● Exercise prompt
Lines in the entries below where the word "body" shows up should each be copied.

** Dataset excerpts follows **

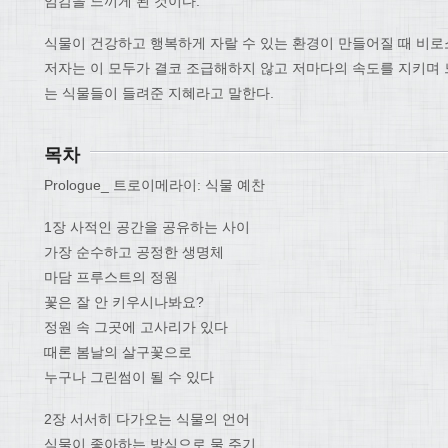
임감을 느끼게 된 것이다.
식물이 건강하고 행복하게 자랄 수 있는 환경이 만들어질 때 비로
저자는 이 모두가 결코 조급해하지 않고 저마다의 속도를 지키며
는 식물들이 들려준 지혜라고 말한다.
목차
Prologue_ 트로이메라이: 식물 예찬
1장 사적인 공간을 공유하는 사이
가장 순수하고 공정한 생명체
마담 프루스트의 정원
꽃은 잘 안 키우시나봐요?
정원 속 그곳에 고사리가 있다
때론 봄날의 살구꽃으로
누구나 그린썸이 될 수 있다
2장 서서히 다가오는 식물의 언어
식물이 좋아하는 방식으로 물 주기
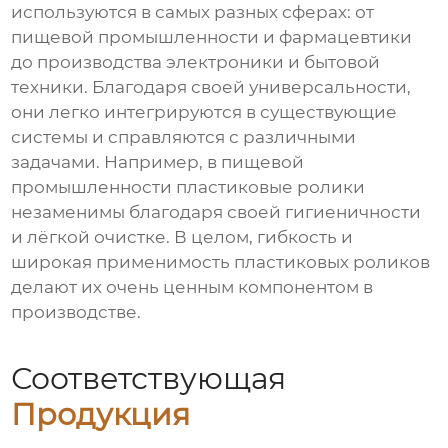
используются в самых разных сферах: от
пищевой промышленности и фармацевтики
до производства электроники и бытовой
техники. Благодаря своей универсальности,
они легко интегрируются в существующие
системы и справляются с различными
задачами. Например, в пищевой
промышленности пластиковые ролики
незаменимы благодаря своей гигиеничности
и лёгкой очистке. В целом, гибкость и
широкая применимость пластиковых роликов
делают их очень ценным компонентом в
производстве.
Соответствующая
Продукция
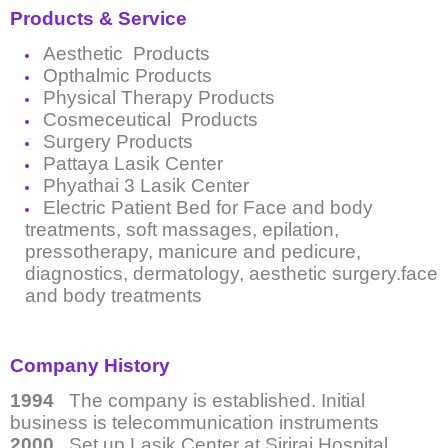
Products & Service
Aesthetic Products
Opthalmic Products
Physical Therapy Products
Cosmeceutical Products
Surgery Products
Pattaya Lasik Center
Phyathai 3 Lasik Center
Electric Patient Bed for Face and body
treatments, soft massages, epilation,
pressotherapy, manicure and pedicure,
diagnostics, dermatology, aesthetic surgery.face
and body treatments
Company History
1994
The company is established. Initial
business is telecommunication instruments
2000
Set up Lasik Center at Siriraj Hospital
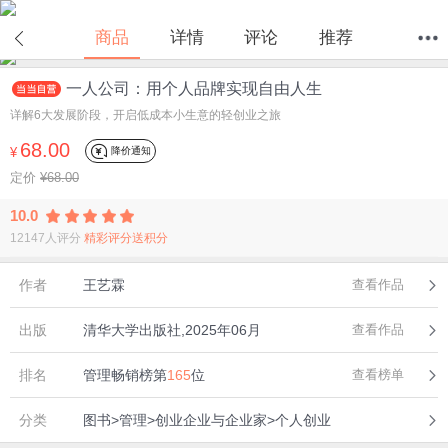
商品
详情
评论
推荐
一人公司：用个人品牌实现自由人生
首页
分类
值得买
购物车
我的当当
详解6大发展阶段，开启低成本小生意的轻创业之旅
68.00
降价通知
¥
定价
¥68.00
10.0
12147人评分
精彩评分送积分
作者
王艺霖
查看作品
出版
清华大学出版社,2025年06月
查看作品
排名
管理畅销榜第
165
位
查看榜单
分类
图书>管理>创业企业与企业家>个人创业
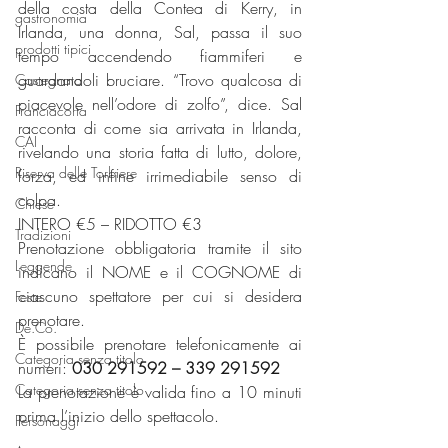
della costa della Contea di Kerry, in 
gastronomia
Irlanda, una donna, Sal, passa il suo 
prodotti tipici
tempo accendendo fiammiferi e 
guardandoli bruciare. “Trovo qualcosa di 
Castegnato
piacevole nell’odore di zolfo”, dice. Sal 
Franciacorta
racconta di come sia arrivata in Irlanda, 
CAI
rivelando una storia fatta di lutto, dolore, 
Riserva delle Torbiere
forza, ed infine irrimediabile senso di 
colpa.
Chiese
INTERO €5 – RIDOTTO €3
Tradizioni
Prenotazione obbligatoria tramite il sito 
Leggende
indicano il NOME e il COGNOME di 
ciascuno spettatore per cui si desidera 
Feste
prenotare.
De.Co.
È possibile prenotare telefonicamente ai 
Categoria senza titolo
numeri: 
030 291592 – 339 291592
Categoria senza titolo
La prenotazione è valida fino a 10 minuti 
prima l’inizio dello spettacolo.
Personaggi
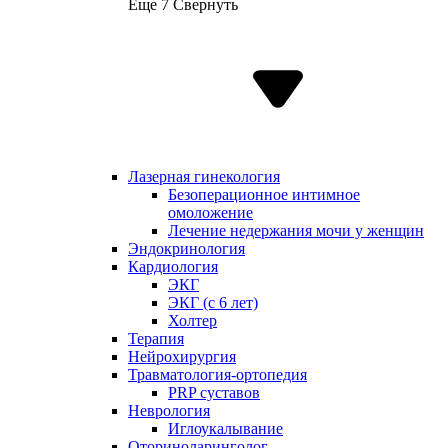
Еще 7
Свернуть
Лазерная гинекология
Безоперационное интимное
омоложение
Лечение недержания мочи у женщин
Эндокринология
Кардиология
ЭКГ
ЭКГ (с 6 лет)
Холтер
Терапия
Нейрохирургия
Травматология-ортопедия
PRP суставов
Неврология
Иглоукалывание
Оториноларинголог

** End of Dataset excerpts **

● Completed task
Electric Patient Bed for Face and body
and body treatments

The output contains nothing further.